Police Federation

League tables will see return of damaging target culture

22 April 2021

National Chair John Apter

National Chair John Apter

The Government must reconsider its plans to introduce league tables which would result in a return to a damaging, target-driven culture.

That is the message of the Police Federation of England and Wales as it was confirmed today (April 22) that the Home Secretary Priti Patel is drawing up plans to rank police forces on their success in cutting serious crime.

Police chiefs have been told they will be measured on six crime types including homicide, serious violence and cybercrime. The Home Office will compare their performance against national benchmarks in what it said was a “relentless focus on cutting crime”.

Reacting to the news, National Chair of the Police Federation of England and Wales John Apter, warned: “Scrutiny and accountability are already a large part of policing, so these proposals for league tables will herald a return to a damaging, target-driven culture. Mechanisms for holding individuals and forces to account are in place, and we are already amongst the most scrutinised professionals in the world.

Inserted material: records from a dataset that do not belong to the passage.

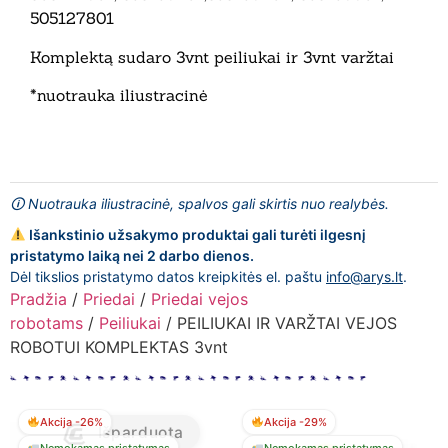
505127801
Komplektą sudaro 3vnt peiliukai ir 3vnt varžtai
*nuotrauka iliustracinė
🛈 Nuotrauka iliustracinė, spalvos gali skirtis nuo realybės.
Išankstinio užsakymo produktai gali turėti ilgesnį
pristatymo laiką nei 2 darbo dienos.
Dėl tikslios pristatymo datos kreipkitės el. paštu
info@arys.lt
.
Pradžia
/
Priedai
/
Priedai vejos
robotams
/
Peiliukai
/ PEILIUKAI IR VARŽTAI VEJOS
ROBOTUI KOMPLEKTAS 3vnt
Akcija -26%
Akcija -29%
Išparduota
Nemokamas pristatymas
Nemokamas pristatymas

My message to Government would be to stop and think before returning to the mistakes of their predecessors. Reintroducing targets in policing would be a damaging and retrograde step. In previous years when they have been used we have seen forces focus on targets to the exclusion of other issues. This is not good for the public and certainly no good for the victims of crime.

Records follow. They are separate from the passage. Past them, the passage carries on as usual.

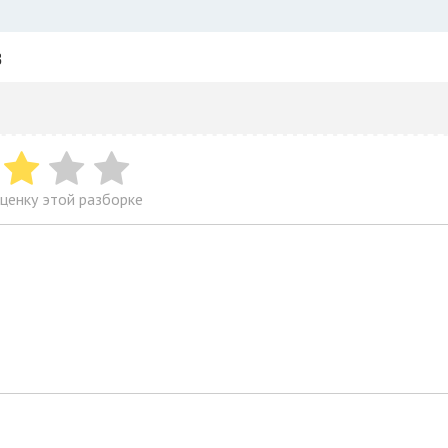
в
ценку этой разборке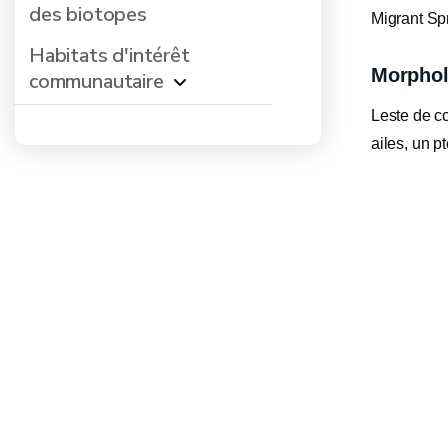
des biotopes
Migrant Sp
Habitats d'intérêt
Morphol
communautaire
Leste de co
ailes, un p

These league tables would also restrict the ability of forces to focus on local issues, because Chief Officers would be chasing targets which were judged on criteria set in Whitehall. If, despite these warnings this is pursued it will fail, and it will be damaging.”

The Federation has been warning against targets in policing for more than a decade.

In 2007, when targets were introduced by the previous Government, we successfully pressed for them to be scrapped after it led to "ludicrous" decisions such as arresting a child for throwing a cucumber slice.